Consider the Flash, with the speed and reaction time to pluck bullets out of the air.
That wouldn’t keep you from getting shot in the back of the head with a supersonic round with no warning to react to. He could constantly look around, swiveling his head at thousands of RPM to look everywhere, which would be an interesting visual effect, but another option would be to compress a 360 degree visual field into the straight ahead view.
There have been novelty “see behind you glasses” forever, but AFAIK, there haven’t been any attempts at giving full 360 degree vision.
There have been experiments where psychologists put mirror glasses that flipped the visual field on people to test the adaptability of the brain’s visual system, and it was found that the view change was initially incapacitating, but over the course of a couple weeks, people could adapt to it. Taking them off then took a couple weeks to fully retrain for normal vision.

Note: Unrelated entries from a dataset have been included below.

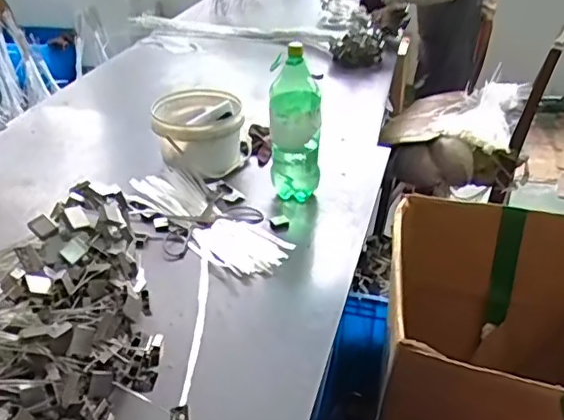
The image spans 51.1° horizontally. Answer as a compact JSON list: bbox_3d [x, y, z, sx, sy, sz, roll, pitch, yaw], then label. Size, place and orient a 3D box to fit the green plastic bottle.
[{"bbox_3d":[0.026,-0.153,1.152,0.096,0.288,0.084,-1,31,-2],"label":"green plastic bottle"}]

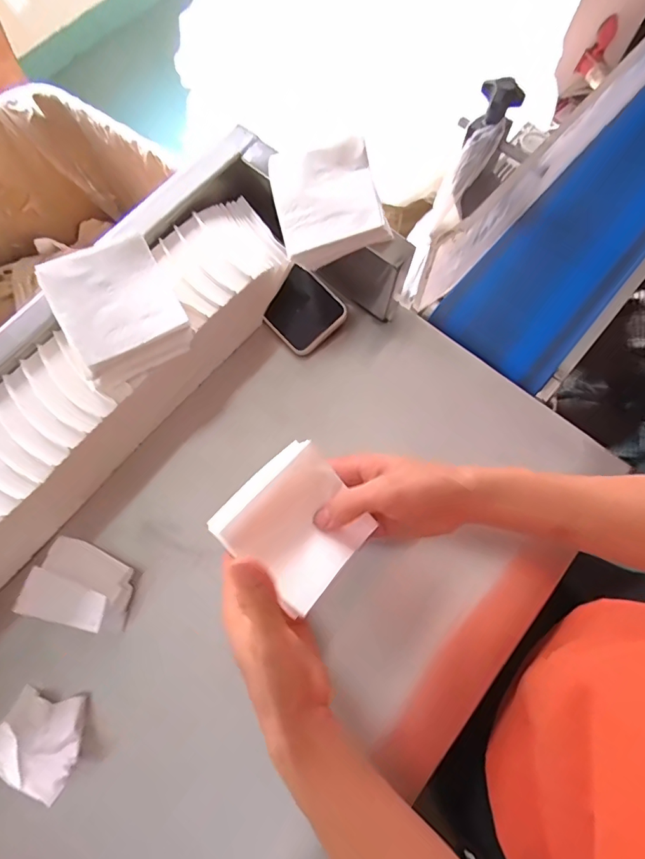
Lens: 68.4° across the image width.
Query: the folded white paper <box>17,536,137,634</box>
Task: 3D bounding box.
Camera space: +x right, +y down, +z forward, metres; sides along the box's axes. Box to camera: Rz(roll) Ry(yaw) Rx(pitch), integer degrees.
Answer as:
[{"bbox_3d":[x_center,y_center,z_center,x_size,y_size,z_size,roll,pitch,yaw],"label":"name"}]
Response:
[{"bbox_3d":[-0.222,0.141,0.435,0.091,0.037,0.067,13,74,4],"label":"folded white paper"}]

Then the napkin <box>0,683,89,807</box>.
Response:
[{"bbox_3d":[-0.236,0.254,0.390,0.078,0.053,0.052,13,74,3],"label":"napkin"}]

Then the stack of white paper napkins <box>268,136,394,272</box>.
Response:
[{"bbox_3d":[0.003,-0.211,0.433,0.091,0.025,0.102,-16,87,14],"label":"stack of white paper napkins"}]

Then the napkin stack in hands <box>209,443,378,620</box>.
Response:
[{"bbox_3d":[-0.019,0.069,0.351,0.093,0.022,0.092,-42,91,-22],"label":"napkin stack in hands"}]

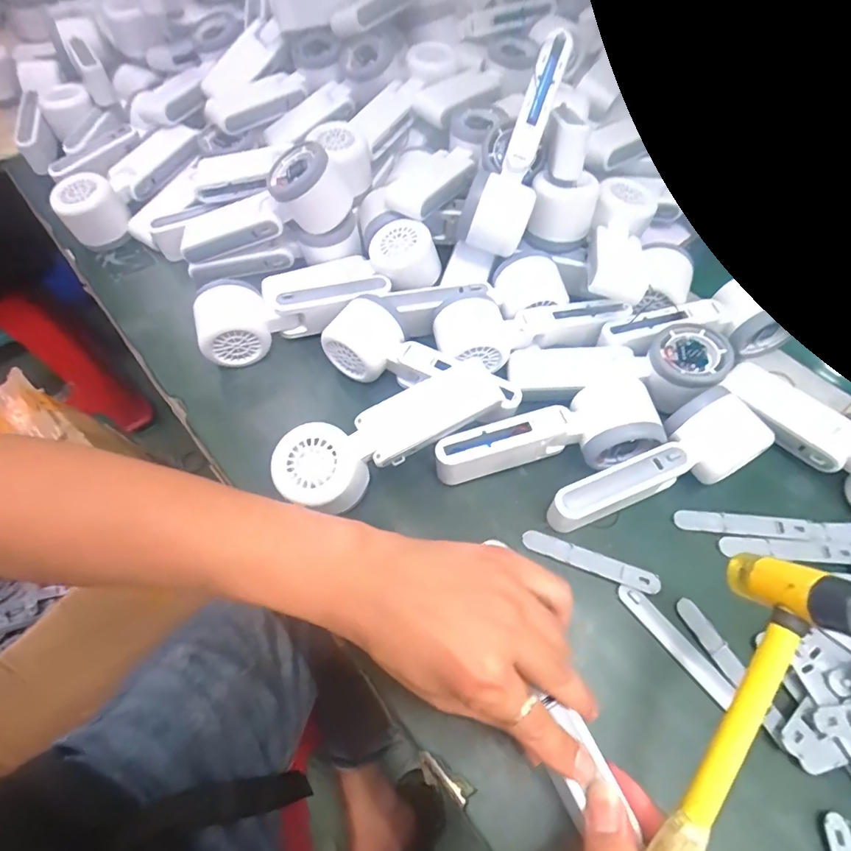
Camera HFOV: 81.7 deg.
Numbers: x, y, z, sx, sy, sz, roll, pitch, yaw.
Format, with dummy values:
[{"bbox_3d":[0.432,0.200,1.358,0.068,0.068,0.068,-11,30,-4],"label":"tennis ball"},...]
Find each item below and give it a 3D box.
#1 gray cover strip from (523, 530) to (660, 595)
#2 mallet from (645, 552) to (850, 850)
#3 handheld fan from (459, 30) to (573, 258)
[{"bbox_3d":[0.115,0.095,0.345,0.093,0.005,0.015,20,61,10],"label":"gray cover strip"},{"bbox_3d":[0.115,0.180,0.222,0.041,0.044,0.260,30,86,14],"label":"mallet"},{"bbox_3d":[0.076,-0.227,0.402,0.053,0.051,0.165,24,107,12],"label":"handheld fan"}]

For the Flash, it couldn’t be a camera-and-screen pass-through VR system, because you would need thousands of frames per second to accurately estimate the trajectory of a bullet, but a purely reflective system of curved mirrors could do it.
A non-linear warping would be harder to adapt to than a simple mirroring, because different eye positions would have different distortions. For conventional human reaction speeds, pass-through VR systems with eye tracking could compress everything into the peripheral vision and leave the fovea untouched, which would probably speed adaptation significantly.
I can imagine special forces teams having to wear their 360 vision helmets for a couple days prior to a mission, akin to deep sea divers having an extended prebreath and decompression phase.
@PalmerLuckey
The comic-friendly fix is to just assume that the Speed Force gives the Flash an awareness of anything moving fast in his vicinity, although another thought I had is that while the speed of sound in air is only 330 m/s, the speed of sound in the ground is almost 10x that, so you might be able to “hear a gunshot” with your feet well before you could with your ears.